[Excerpts from a dataset]
• • • • • • •
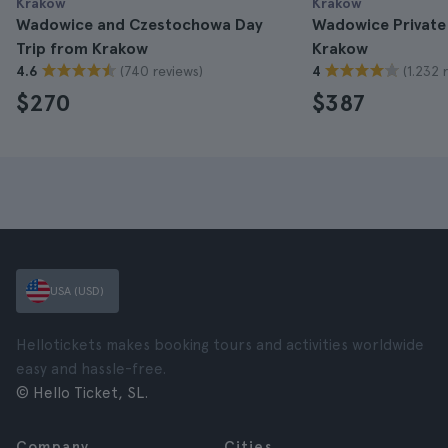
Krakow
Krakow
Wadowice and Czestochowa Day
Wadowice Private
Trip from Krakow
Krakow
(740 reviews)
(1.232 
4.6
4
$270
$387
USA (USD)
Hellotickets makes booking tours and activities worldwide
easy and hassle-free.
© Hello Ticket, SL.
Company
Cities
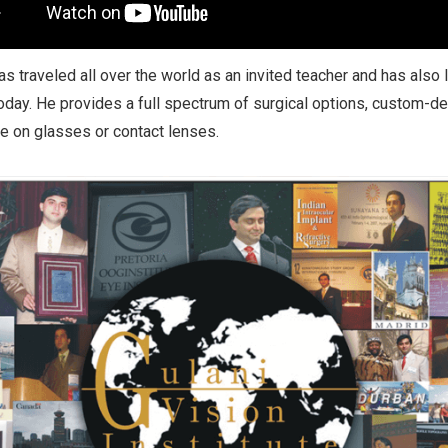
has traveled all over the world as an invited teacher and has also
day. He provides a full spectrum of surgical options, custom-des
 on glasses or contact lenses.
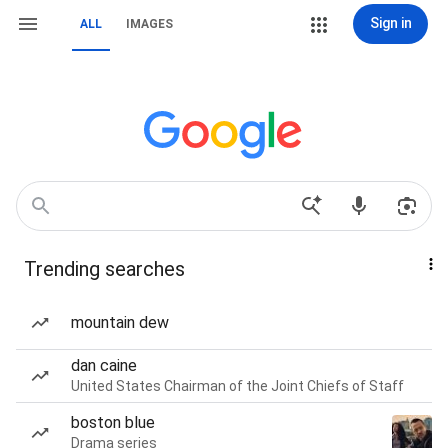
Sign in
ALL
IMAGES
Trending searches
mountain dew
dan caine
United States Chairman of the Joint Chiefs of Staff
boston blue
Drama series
• • • • • • •
### Exercise prompt
Convert the text lines of every entry above into one numbered list, skipping any blank lines and leaving the pictures out.

### The answer
1. Krakow
2. Krakow
3. Wadowice and Czestochowa Day
4. Wadowice Private
5. Trip from Krakow
6. Krakow
7. (740 reviews)
8. (1.232 
9. 4.6
10. 4
11. $270
12. $387
13. USA (USD)
14. Hellotickets makes booking tours and activities worldwide
15. easy and hassle-free.
16. © Hello Ticket, SL.
17. Company
18. Cities
19. has traveled all over the world as an invited teacher and has also
20. day. He provides a full spectrum of surgical options, custom-des
21.  on glasses or contact lenses.
22. Sign in
23. ALL
24. IMAGES
25. Trending searches
26. mountain dew
27. dan caine
28. United States Chairman of the Joint Chiefs of Staff
29. boston blue
30. Drama series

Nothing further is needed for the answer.